Trump's Big CON: He's a Flip-Flopping Narcissistic Contortionist

"Since winning the election, Trump has made clear that even his firmest positions are open to change and that he can be easily persuaded by the well-known figures now clamoring to give him advice. The president-elect tends to echo the last person he spoke with — or the last thing he saw on TV — making direct access to him all the more valuable, especially as he selects members of his administration. . .

'No one should have ever mistaken Trump for a man of any fixed principles or of having any sort of intellectual framework beyond his self aggrandizement and bluster,' said Rick Wilson, a Republican strategist and longtime Trump critic. 'His followers thought he meant every word he said. But it’s obvious that Trump has little if any actual ideological consistency despite his promises.' . .

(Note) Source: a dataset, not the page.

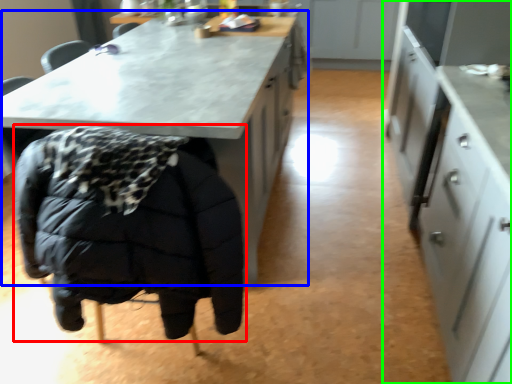
Question: Which object is the farthest from jacket (highlighted by a red box)? Choose among these: table (highlighted by a blue box) or cabinetry (highlighted by a green box).

Choices:
 (A) table
 (B) cabinetry

Answer: (B)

Trump’s third and final campaign manager, Kellyanne Conway, has repeatedly compared working with Trump to tricking her young children into doing what she wants. Conway has said that she’s careful to not tell Trump what to do and instead gives him a few options to pick between, delivered in snappy soundbites. . .

Praise is often the key to influencing Trump, who has made clear that he does not like to be questioned or challenged.

Nearly a year ago, staffers at the now-defunct gossip website Gawker decided to 'set a trap for Trump' on Twitter, tricking him into retweeting a quote from Italian fascist dictator Benito Mussolini. They created a 'bot' that regularly fired tweets at Trump containing a dictator quote and a dose of flattery. In February, Trump took the bait and hit retweet.

'We came up with the idea for that Mussolini bot under the assumption that Trump would retweet just about anything, no matter how dubious or vile the source, as long as it sounded like praise for himself,' Gawker reported at the time."

Read the Washington Post, The trick to persuading Trump? Flattery, proximity and snappy pitches.

Thursday, December 1, 2016

Trump's Big CON: Manipulative Dictator Edition

"President-elect Donald Trump on Tuesday threatened loss of citizenship or jail for those who burn the American flag, saying such protests — which the Supreme Court has declared to be free speech — should carry ';consequences.' . .

Flag burning was ruled to be constitutionally protected speech under the First Amendment in a 1990 Supreme Court case, United States v. Eichman, that struck down a law seeking to prevent the flag's desecration. Moreover, a 1967 Supreme Court decision rejected the practice of stripping U.S. citizenship as a form of criminal punishment. . .

Trump’s latest interest in curbing First Amendment protections follows several other actions related to free speech, including his blacklisting of reporters who fell out of favor with his campaign and a suggestion that he would 'open up' libel laws to make it easier to sue the news media.

Read the Washington Post, Trump suggests loss of citizenship or jail for those who burn U.S. flags, which also notes that "Trump's tweet also demonstrated an ability, which has continued beyond his campaign, to divert public attention from other issues of the day."